====== Information shown ======

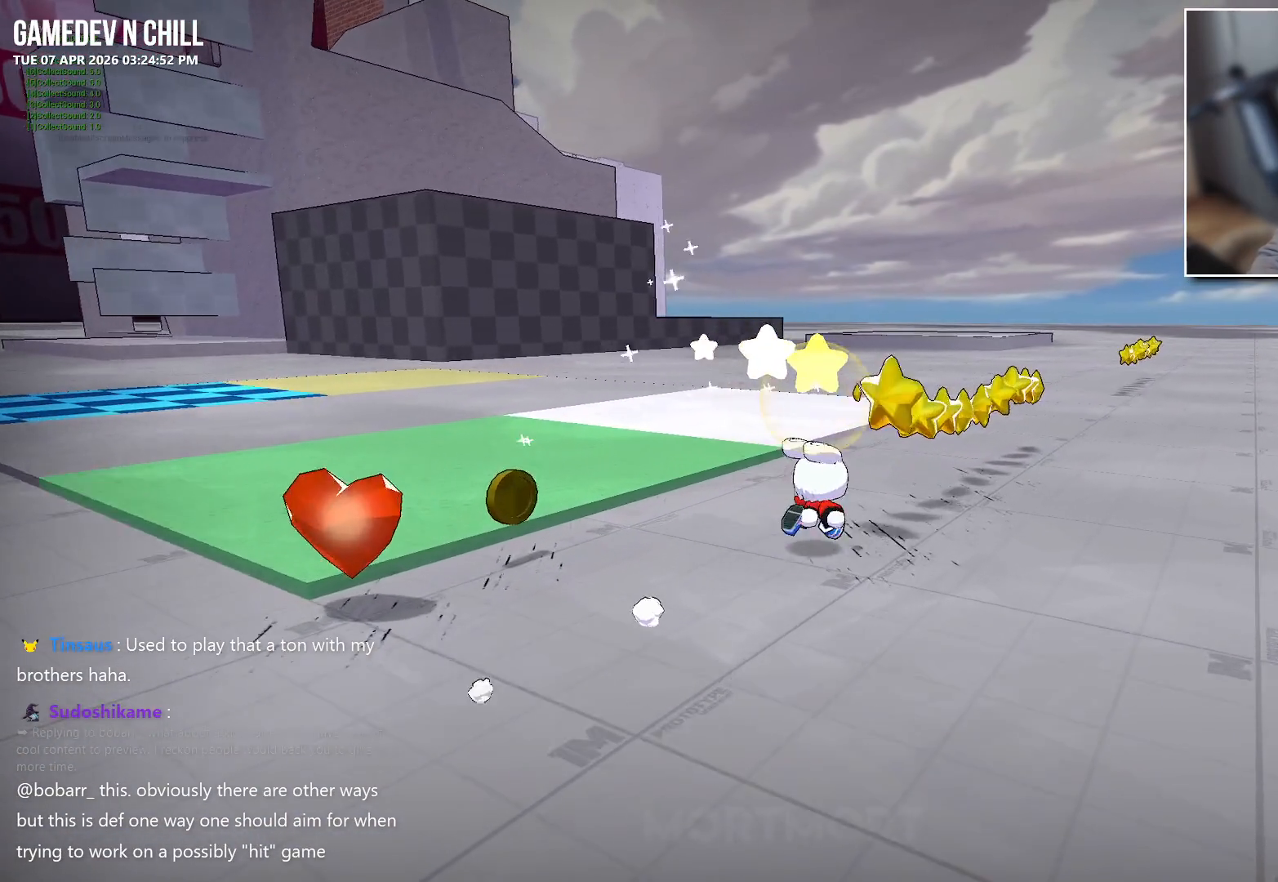
{"buttons": [], "left_stick": "up-right", "right_stick": "center", "events": []}
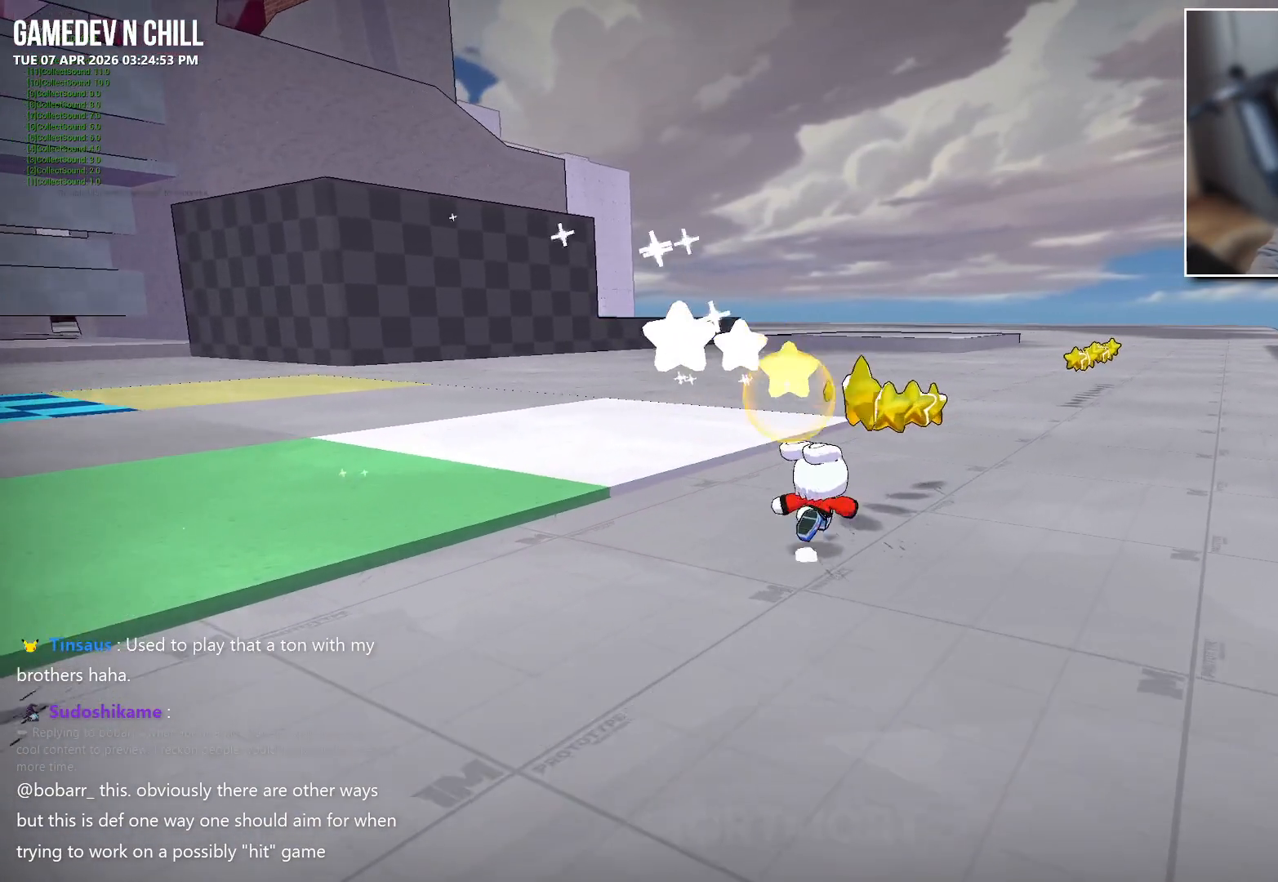
{"buttons": [], "left_stick": "up-right", "right_stick": "left", "events": [[67, "right_stick", "left"]]}
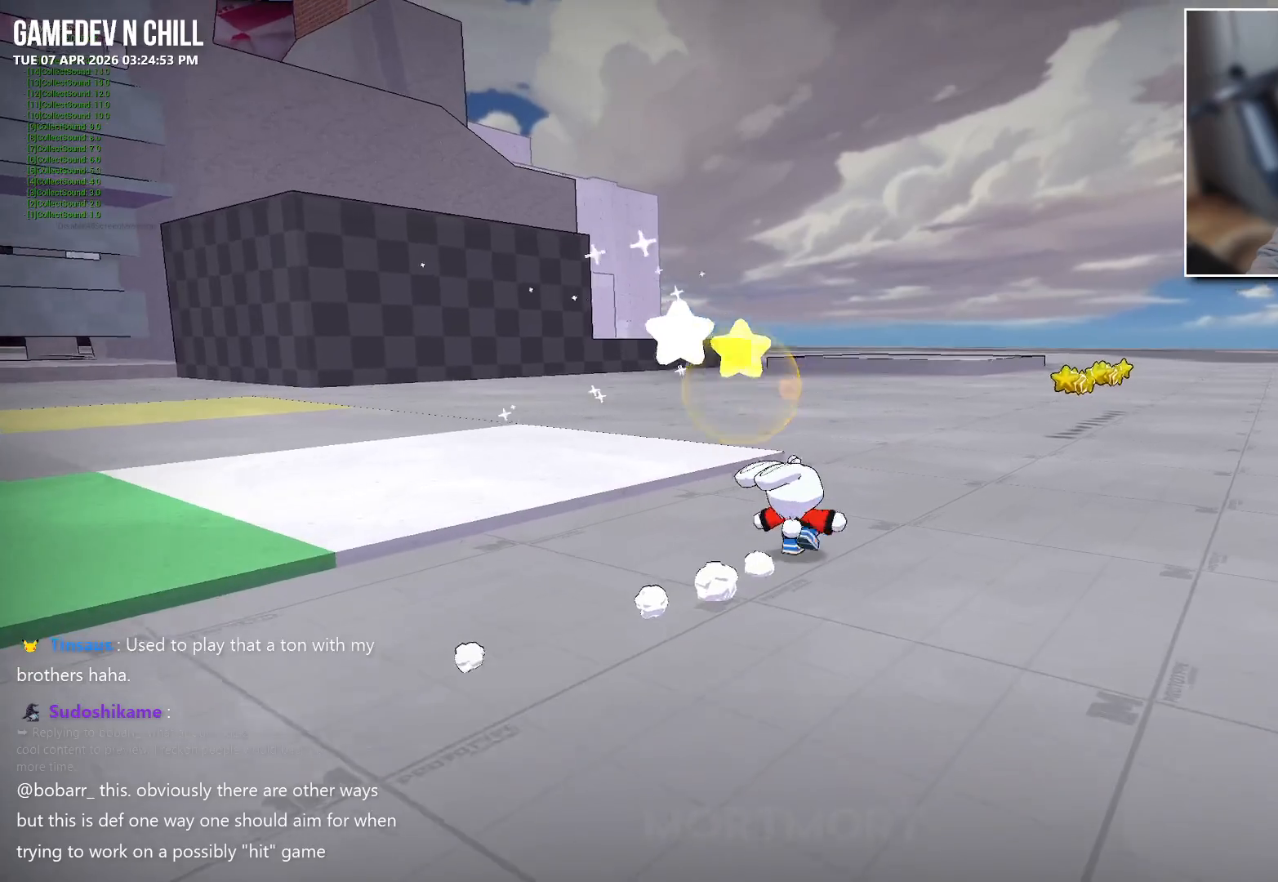
{"buttons": [], "left_stick": "up-right", "right_stick": "center", "events": [[367, "right_stick", "center"]]}
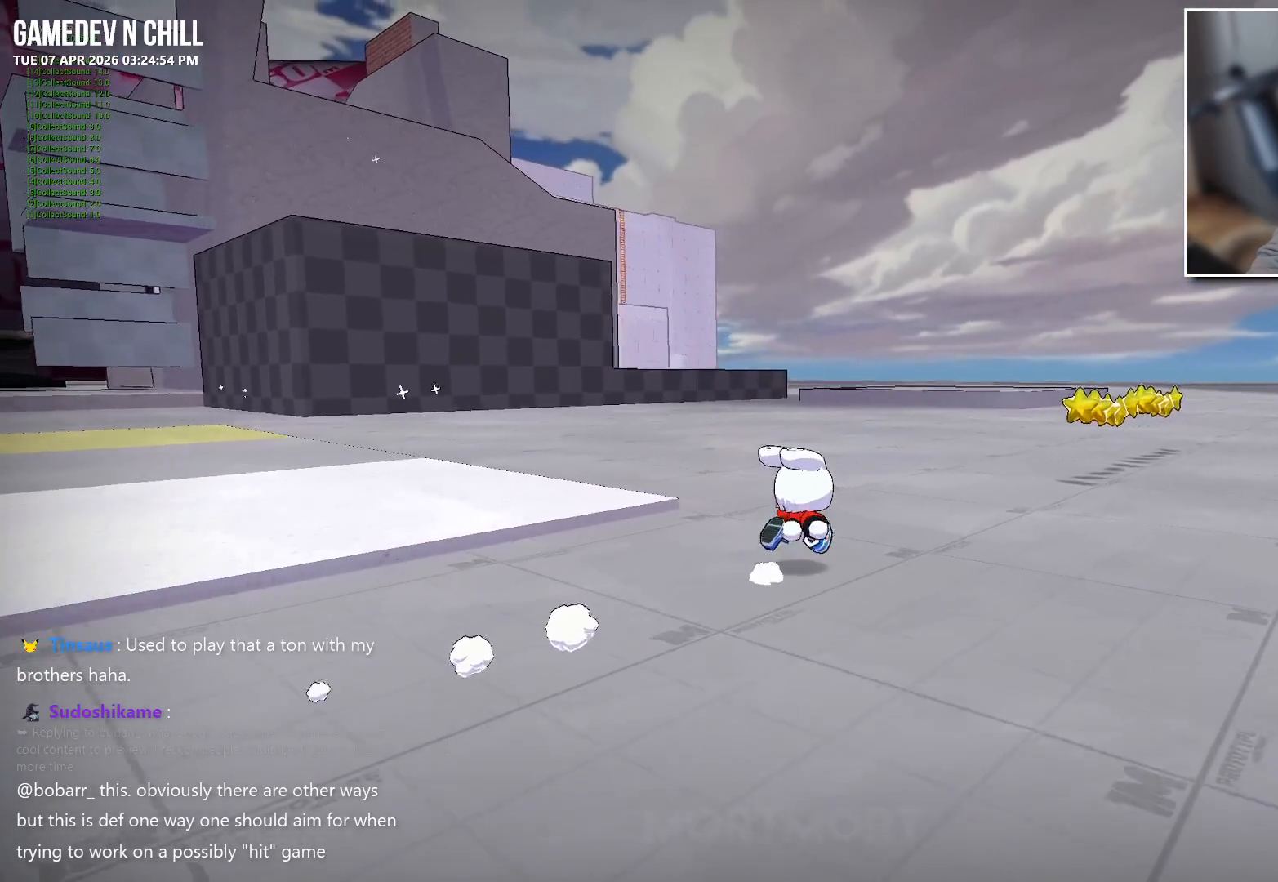
{"buttons": [], "left_stick": "up-right", "right_stick": "left", "events": [[383, "right_stick", "left"]]}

======

Your goal: Give back all the data exactly, minus pictures.

Output below:
{"buttons": [], "left_stick": "up-right", "right_stick": "center", "events": []}
{"buttons": [], "left_stick": "up-right", "right_stick": "left", "events": [[67, "right_stick", "left"]]}
{"buttons": [], "left_stick": "up-right", "right_stick": "center", "events": [[367, "right_stick", "center"]]}
{"buttons": [], "left_stick": "up-right", "right_stick": "left", "events": [[383, "right_stick", "left"]]}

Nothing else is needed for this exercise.